#### TEXTAUSZUG ####
Es ist wieder Herbstzeit- und bei meinen letzten Friedhofsbesuchen stolperte ich förmlich über so einige duftende Exemplare, es scheint ein guter Jahrgang (für "Giftpilze"?) zu sein und somit Zeit, die Symbolik der Fungi mal genauer unter die Lupe zu nehmen!
Und natürlich verrate ich Ihnen nicht einfach tolle Pilzrezepte- dann würde dieser Artikel wohl in der Abteilung der Sächsischen Küche zu finden sein...hier soll es um einen ganz anderen Zusammenhang gehen.
Die "Fliegenden" Schamanen und ihre selbsternannten Erben
Betrachtet man die Welt der Fungi mal spirituell, gibt es da so einige Klichees: Südamerikanische Schamanen, die uns das Wissen über die ganz speziellen "Mushrooms" überliefert haben und den Probanten in andere Welten schicken, Goa-Parties -und sowieso- Schamanen und andere esoterisch Aktive berauschen sich mit psychoaktiven Substanzen und dann bilden sie sich ein, zu fliegen.
Und nicht nur die, auch Hexen flogen schon dank der ein oder anderen Mischung über den Blocksberg... um es gleich vorweg zu nehmen- Schamanen fliegen nicht wirklich- sie reiten. Und genau an dieser Stelle verlassen wir einmal die Vorurteils-Liste und werden historisch und auch ethnologisch etwas korrekter.
#### VORLIEGENDE DATEN ####
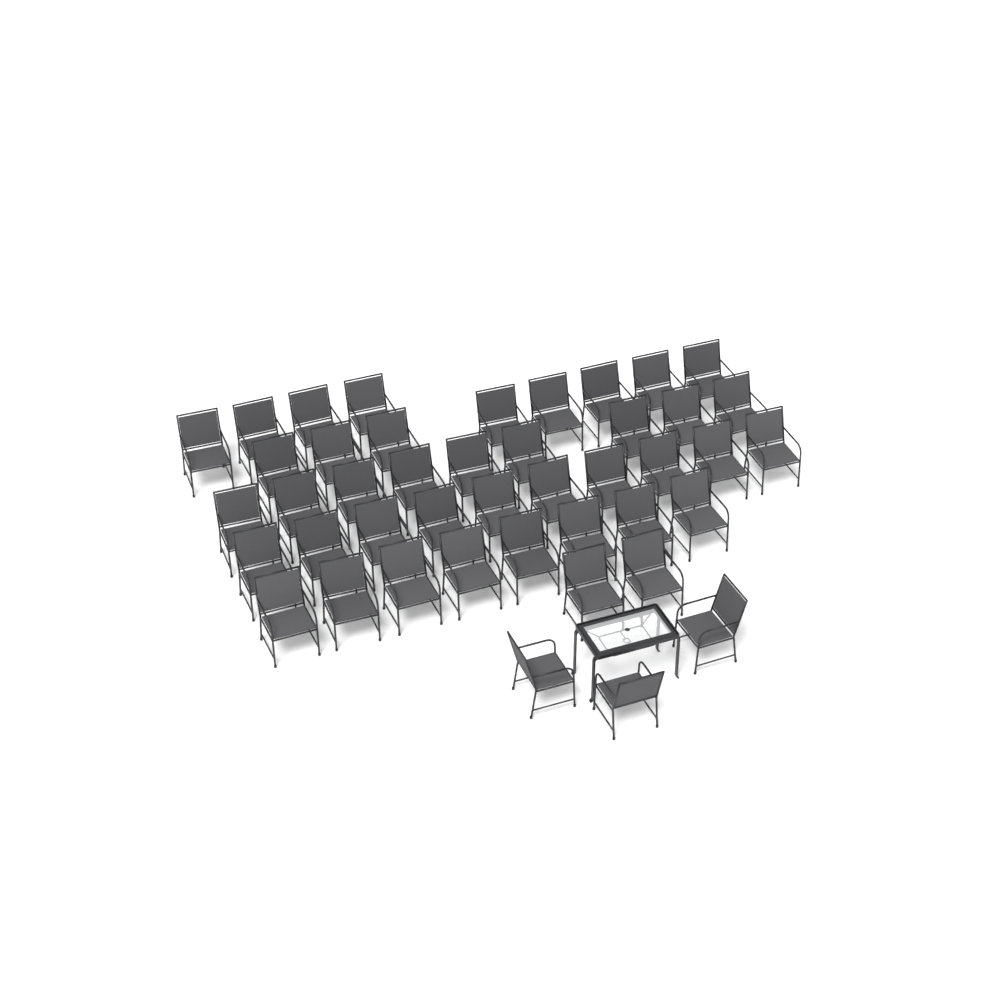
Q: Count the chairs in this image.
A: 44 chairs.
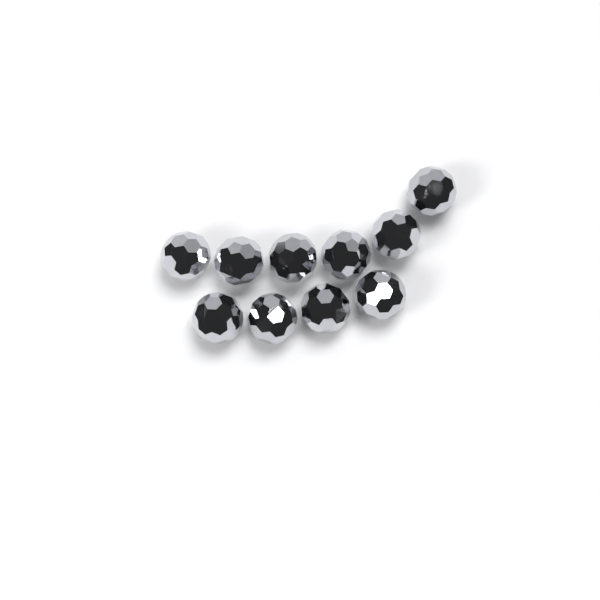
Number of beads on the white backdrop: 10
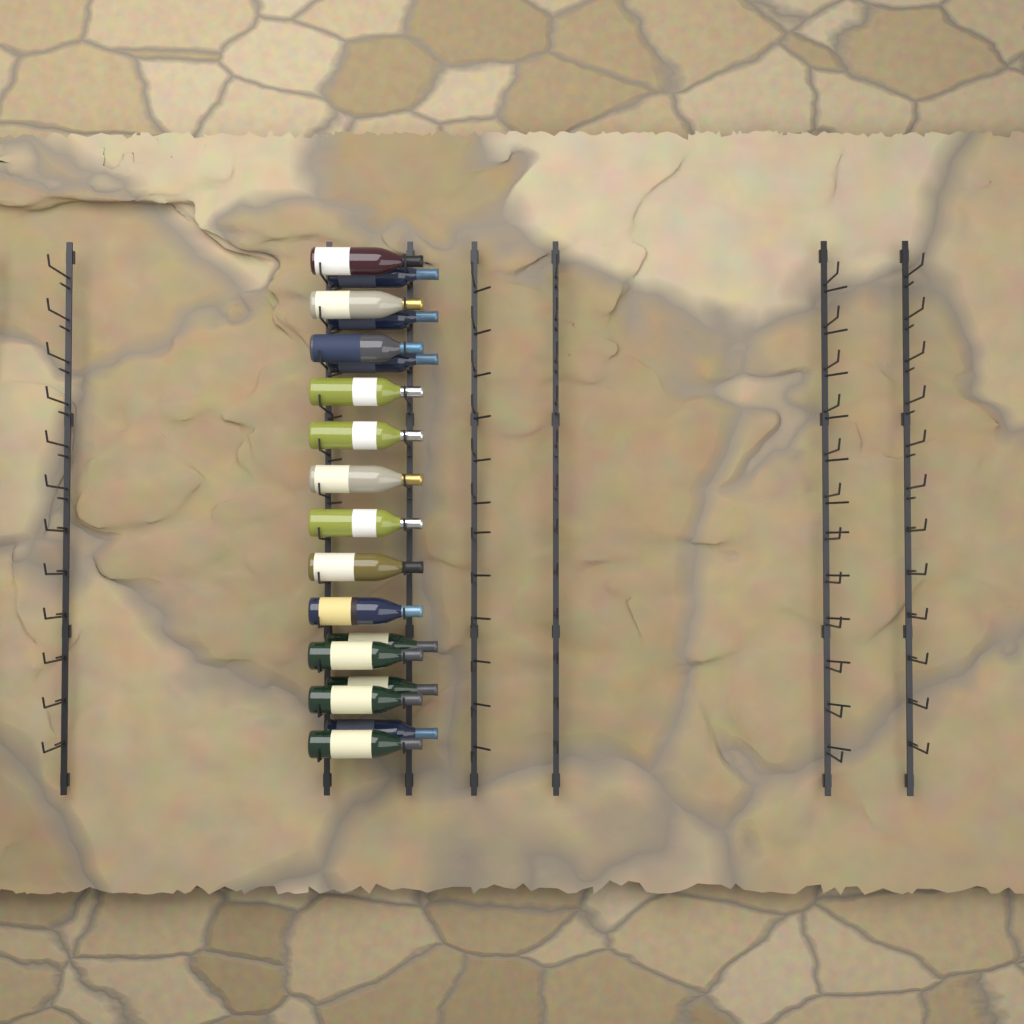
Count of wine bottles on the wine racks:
####
#### VORLIEGENDE DATEN ####
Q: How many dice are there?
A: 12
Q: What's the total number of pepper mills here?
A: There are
####
#### VORLIEGENDE DATEN ####
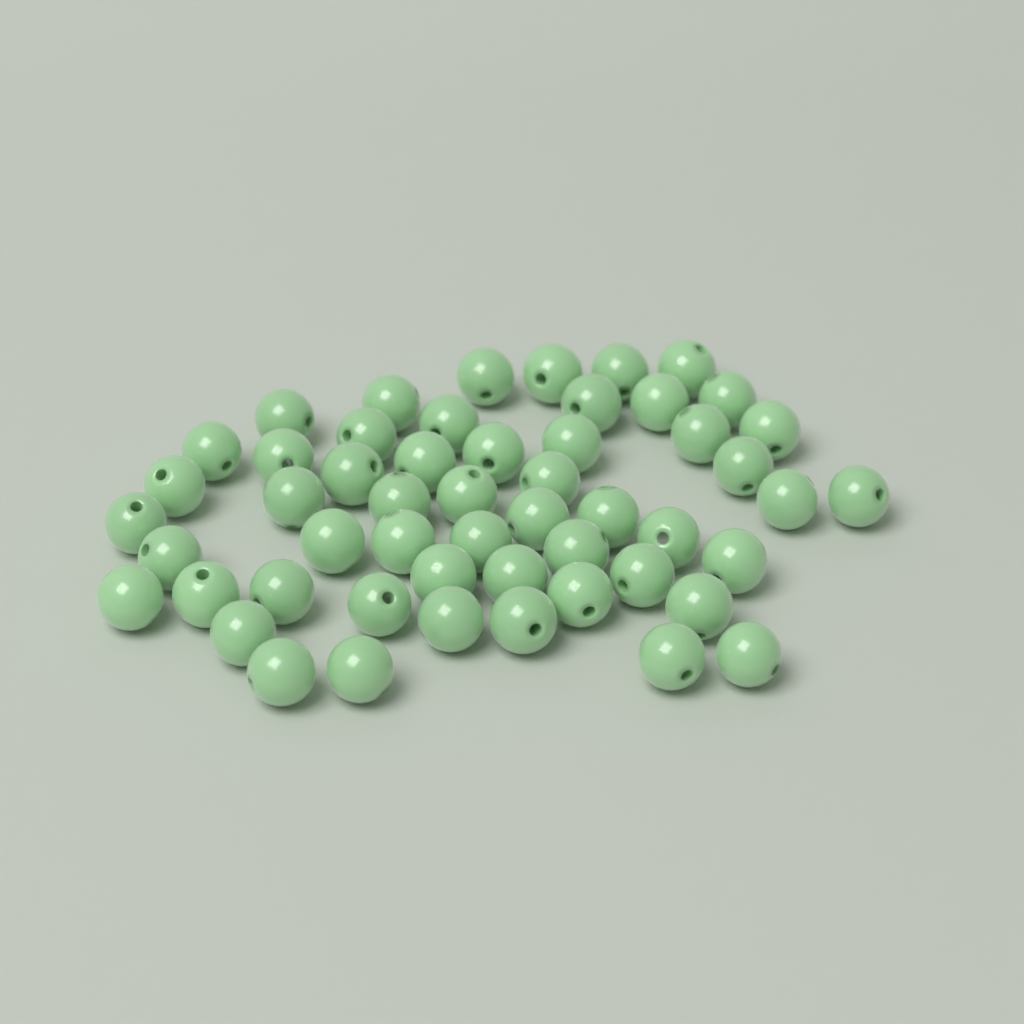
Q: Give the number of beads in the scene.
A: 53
####
▶ KURZE AUFGABE 1: Schreiben Sie den Textauszug von „Und natürlich verrate“ bis „anderen Zusammenhang gehen.“ neu und setzen Sie dabei „Kochrezepte“ anstelle von „Pilzrezepte“ ein.
▶ KURZE AUFGABE 2:
Beantworten Sie anhand des Textauszugs:
(a) Wo stieß die schreibende Person bei den letzten Besuchen auf duftende Exemplare?
(b) In welcher Abteilung wäre der Artikel zu finden, wenn er Pilzrezepte verriete?
(c) Was tun Schamanen laut Textauszug in Wirklichkeit, statt zu fliegen?

▶ ERGEBNIS 1:
Und natürlich verrate ich Ihnen nicht einfach tolle Kochrezepte- dann würde dieser Artikel wohl in der Abteilung der Sächsischen Küche zu finden sein...hier soll es um einen ganz anderen Zusammenhang gehen.

▶ ERGEBNIS 2:
(a) Auf dem Friedhof, bei den letzten Friedhofsbesuchen.
(b) In der Abteilung der Sächsischen Küche.
(c) Sie reiten.